● What the task asks: Transcribe everything in the listing as written, and let no image into the copy.

● Supplied data:
********************

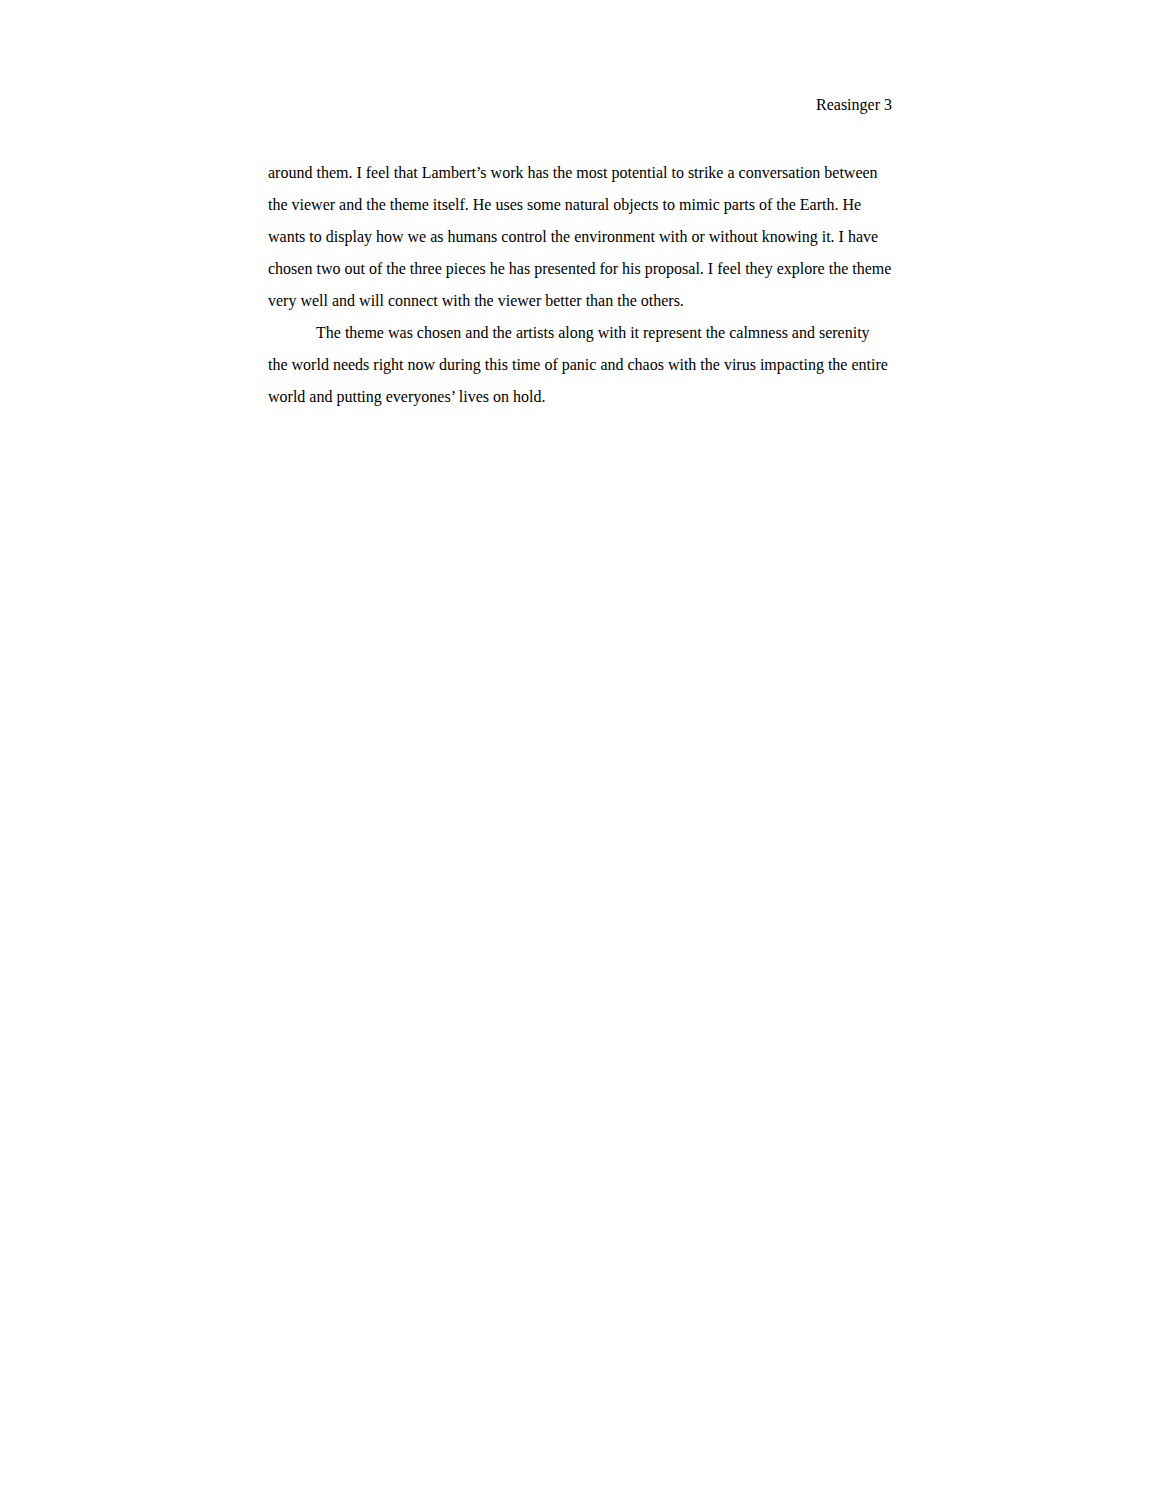Reasinger 3
around them. I feel that Lambert’s work has the most potential to strike a conversation between the viewer and the theme itself. He uses some natural objects to mimic parts of the Earth. He wants to display how we as humans control the environment with or without knowing it. I have chosen two out of the three pieces he has presented for his proposal. I feel they explore the theme very well and will connect with the viewer better than the others.
The theme was chosen and the artists along with it represent the calmness and serenity the world needs right now during this time of panic and chaos with the virus impacting the entire world and putting everyones’ lives on hold.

********************

● Problem solution:
Reasinger 3
around them. I feel that Lambert’s work has the most potential to strike a conversation between the viewer and the theme itself. He uses some natural objects to mimic parts of the Earth. He wants to display how we as humans control the environment with or without knowing it. I have chosen two out of the three pieces he has presented for his proposal. I feel they explore the theme very well and will connect with the viewer better than the others.
The theme was chosen and the artists along with it represent the calmness and serenity the world needs right now during this time of panic and chaos with the virus impacting the entire world and putting everyones’ lives on hold.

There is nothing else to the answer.